The last time I checked, there was no clear distinction between either. We can only live in the reality that we observe, so to be bold enough to say that this reality is the only reality makes me wonder how you walk around with those hundred pound balls between your legs.

This makes me wonder what in the world I could be missing–what we all could be missing. We’re such limited creatures, stuck in a world where all you know is what’s in front of your eyes, and even then you don’t really know those things, you just see them. Is seeing really indicative of every truth imaginable? From my experiences, definitely not.

What’s the point of this, you may ask?

Well for those of us whose reality perhaps is not the best, who wish they could get away from their parents, or their spouse, or themselves, I think it’s best to remember that it’s okay if reality doesn’t make sense. There’s nothing in the Book of Life that says you have to be %200 sure of anything. There’s nothing that says your reality has to mimic everyone else’s and there’s nothing that says if your reality is horrible now it will always be horrible.

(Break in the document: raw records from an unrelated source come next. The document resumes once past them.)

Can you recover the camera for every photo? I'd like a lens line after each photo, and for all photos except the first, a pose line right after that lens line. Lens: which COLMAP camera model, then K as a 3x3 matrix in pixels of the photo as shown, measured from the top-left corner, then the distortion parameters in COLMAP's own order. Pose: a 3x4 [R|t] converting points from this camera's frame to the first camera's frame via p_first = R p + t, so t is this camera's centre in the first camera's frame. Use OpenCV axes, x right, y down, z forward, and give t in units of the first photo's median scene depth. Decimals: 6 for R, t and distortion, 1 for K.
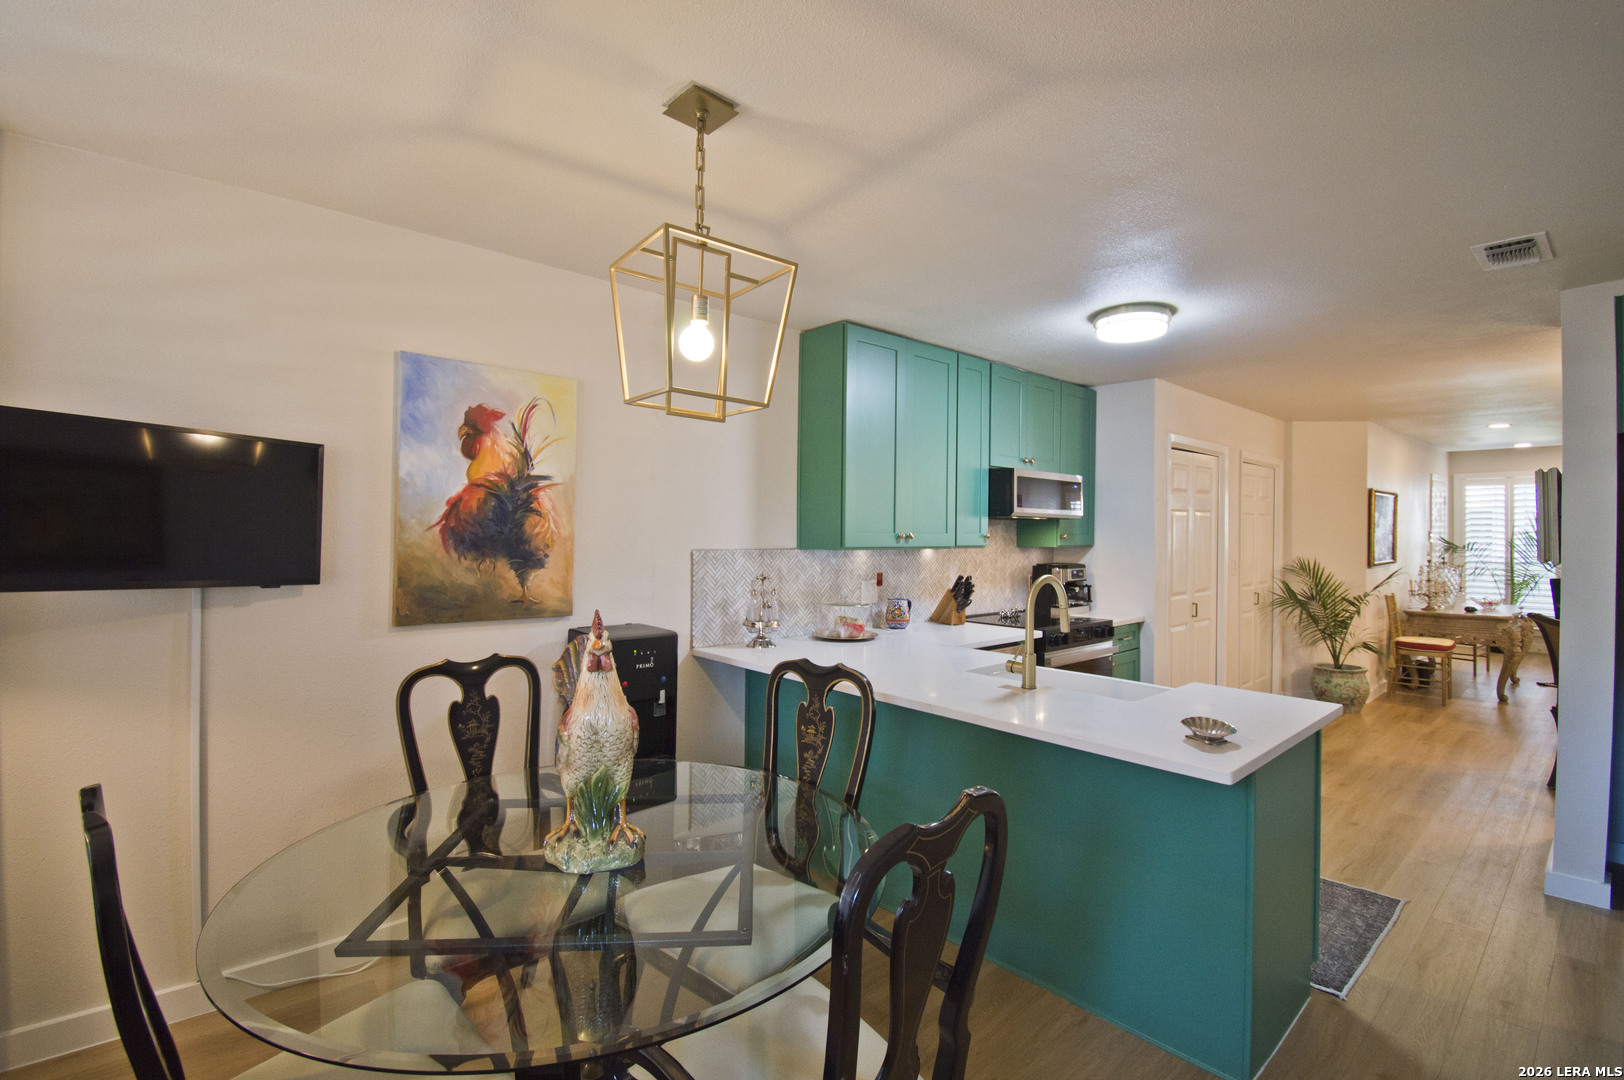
lens RADIAL K [[725.9, 0, 813.2], [0, 725.9, 531.1], [0, 0, 1]] dist [0.024061, -0.028687]
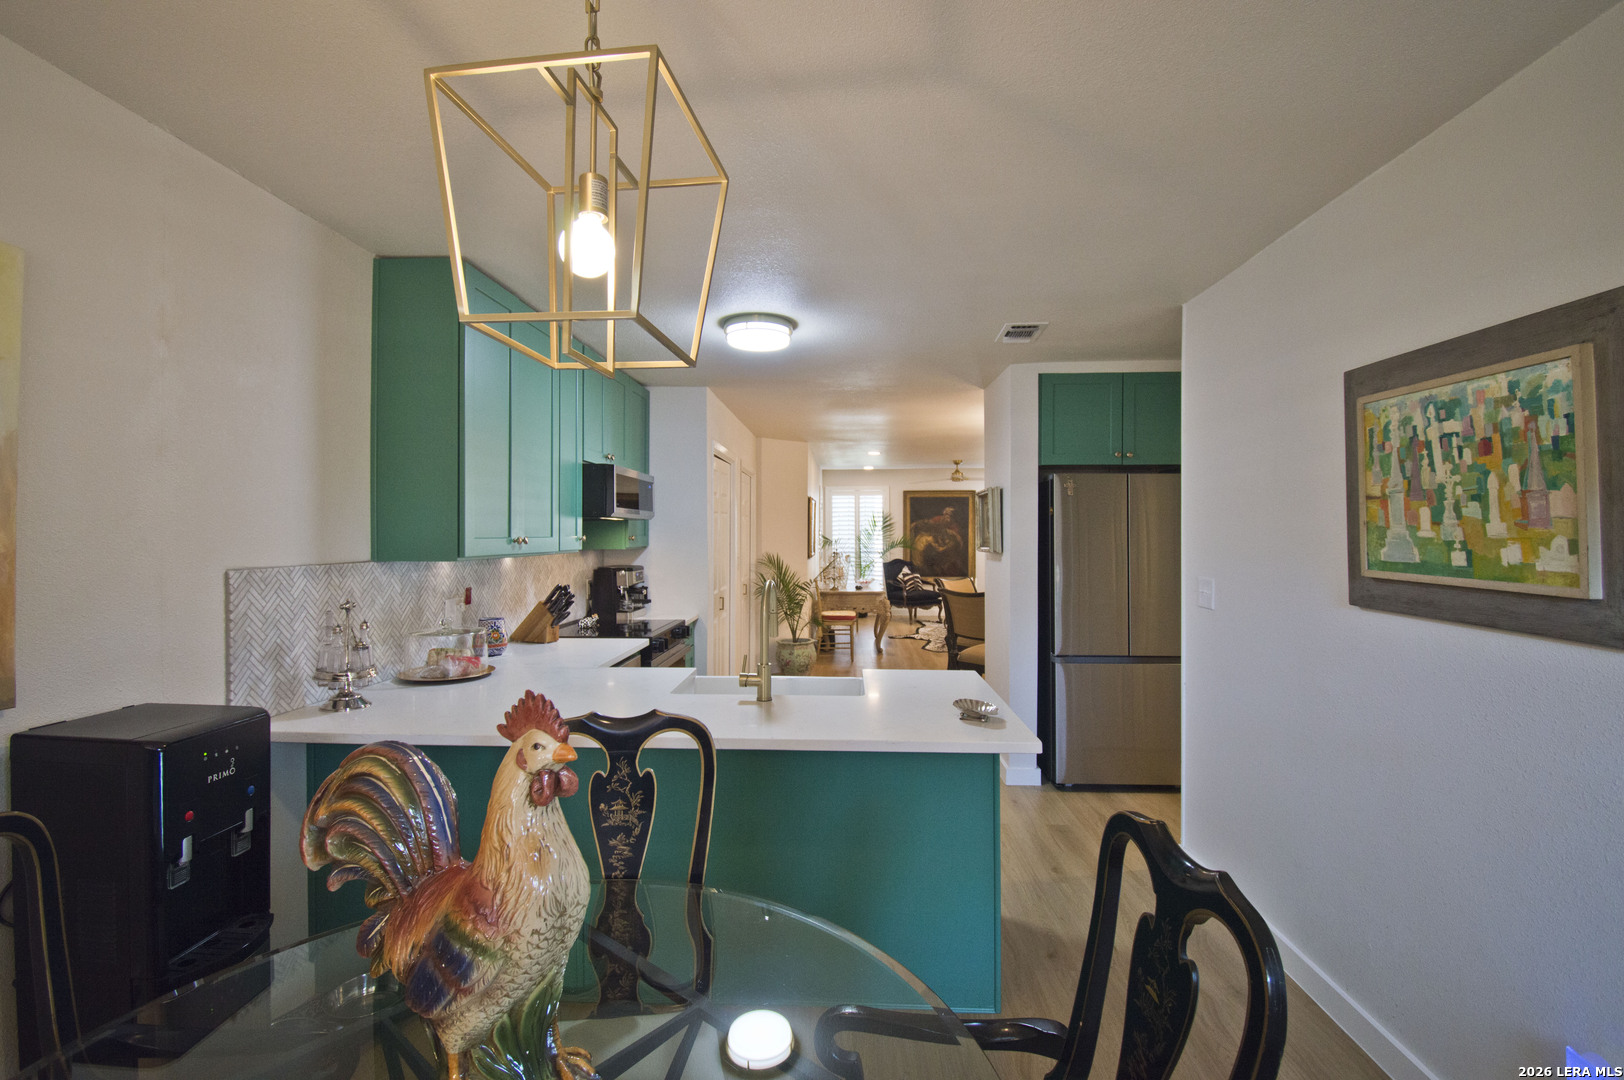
lens RADIAL K [[730.2, 0, 810.4], [0, 730.2, 530.5], [0, 0, 1]] dist [0.020843, -0.029137]
pose [[0.704797, -0.006129, 0.709383, -0.303428], [0.005570, 0.999980, 0.003107, -0.007046], [-0.709387, 0.001762, 0.704817, 0.258335]]
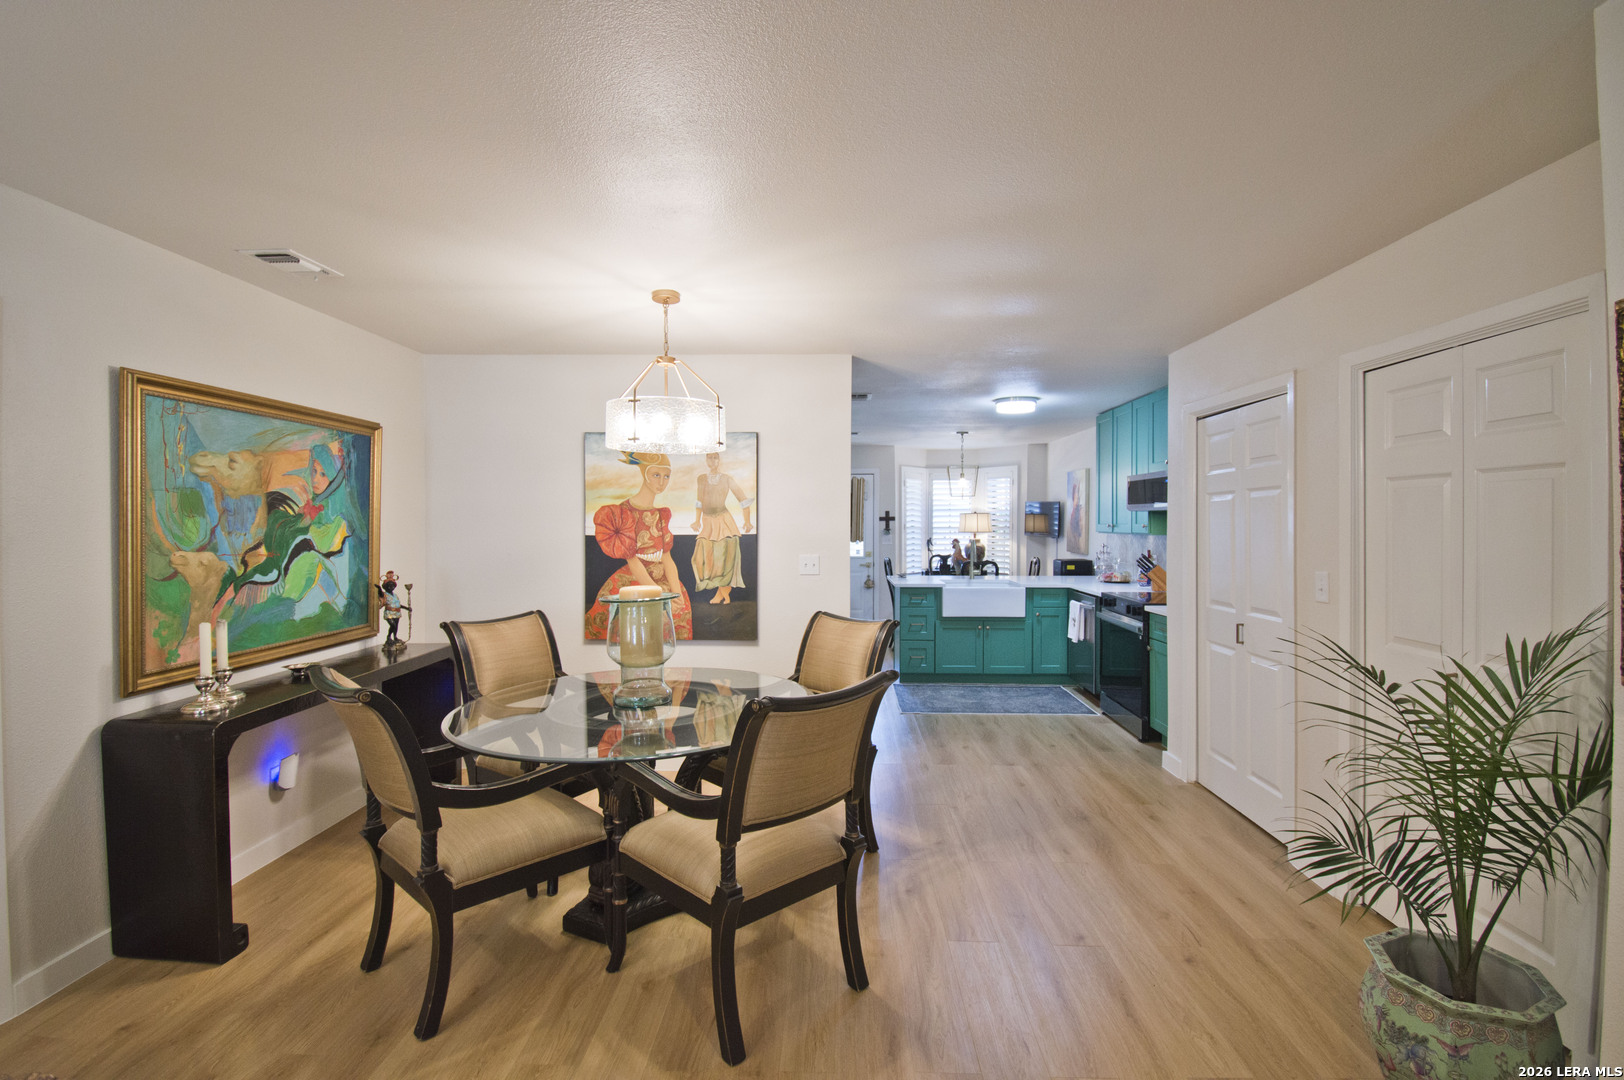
lens RADIAL K [[745.8, 0, 813.4], [0, 745.8, 531.2], [0, 0, 1]] dist [0.030415, -0.031424]
pose [[-0.689029, 0.000619, -0.724734, 2.527732], [-0.005526, 0.999966, 0.006108, 0.016454], [0.724713, 0.008214, -0.689002, 2.290695]]
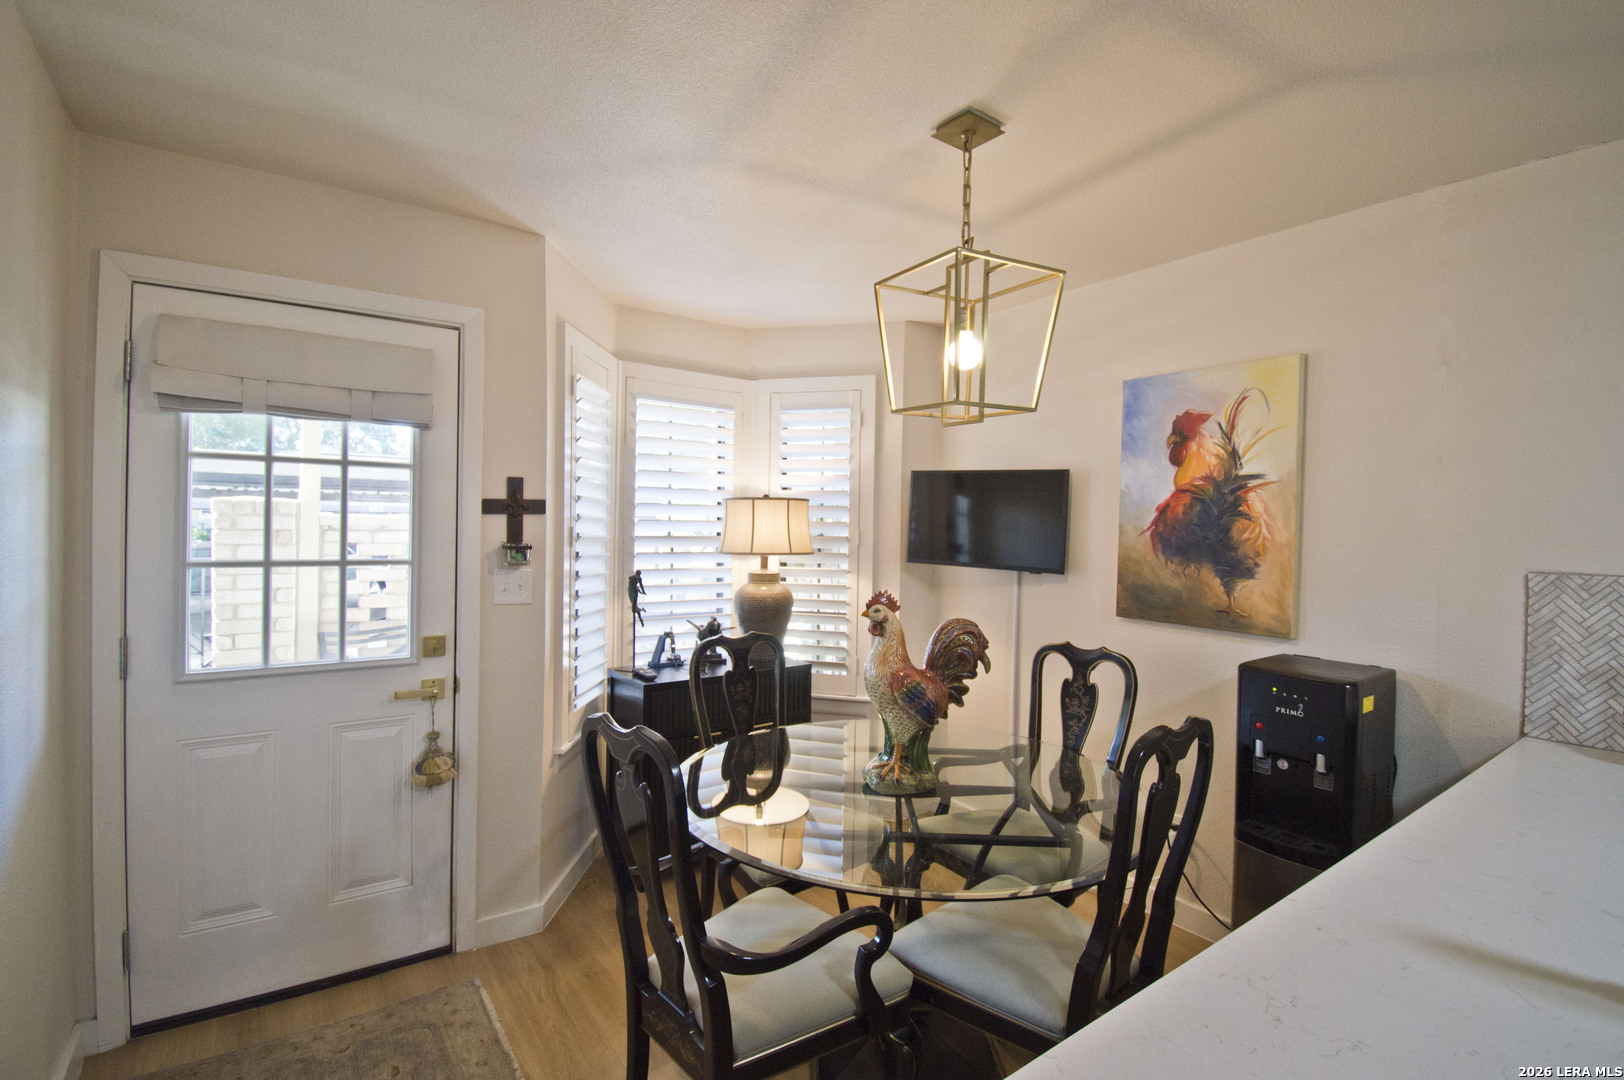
lens RADIAL K [[730.2, 0, 810.4], [0, 730.2, 530.5], [0, 0, 1]] dist [0.020843, -0.029137]
pose [[-0.108462, -0.006669, -0.994078, 0.580036], [-0.016761, 0.999848, -0.004879, 0.005682], [0.993959, 0.016133, -0.108557, 0.563783]]
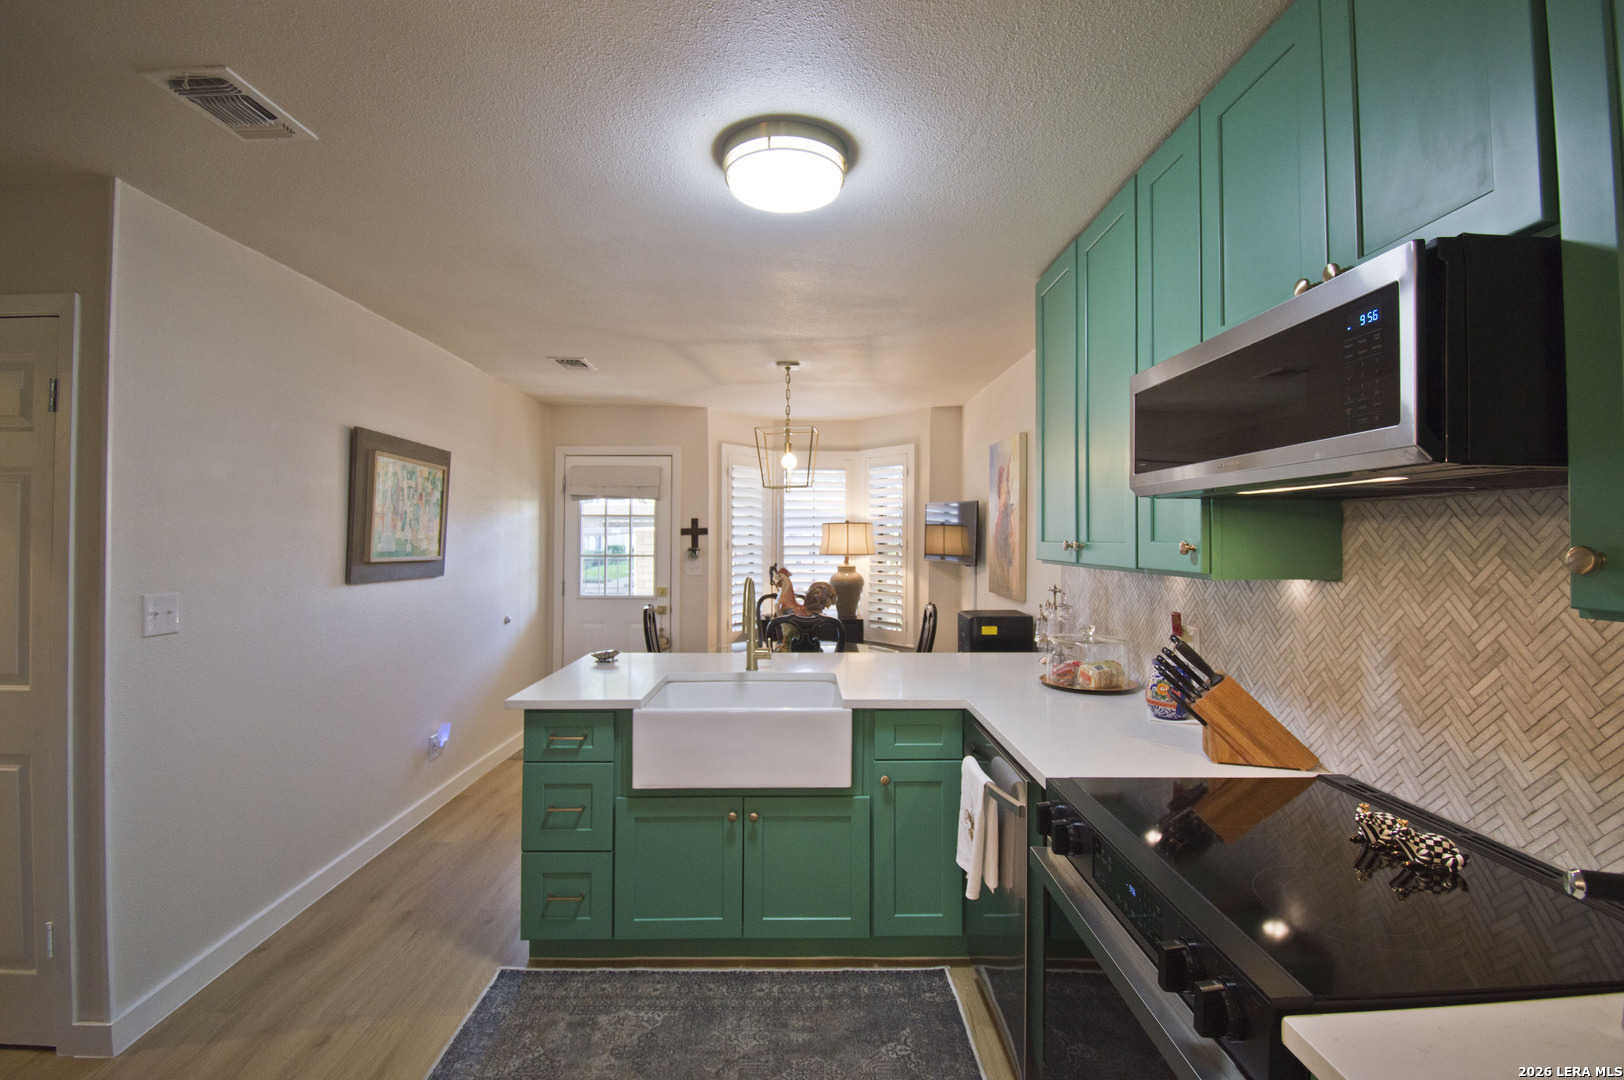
lens RADIAL K [[725.9, 0, 813.2], [0, 725.9, 531.1], [0, 0, 1]] dist [0.024061, -0.028687]
pose [[-0.654800, -0.019214, -0.755558, 1.024392], [-0.008693, 0.999802, -0.017891, 0.009386], [0.755752, -0.005147, -0.654837, 1.676113]]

There’s nothing in the Book of Life that even says any of us are really human. I’ve known since I was a toddler I wasn’t from here, no way in hell. And the older I got, the stronger that sense became. And no, it’s not because of fucking Trump, and if I hear one more thing about him, I’ll explode.

I’m not telling you to be happy with whatever shitty situation you’re in right now. What I am saying is understand it’s okay to be there. And it’s okay to hate it. And it’s okay to be confused. Because it’s okay to live, whatever that means for you.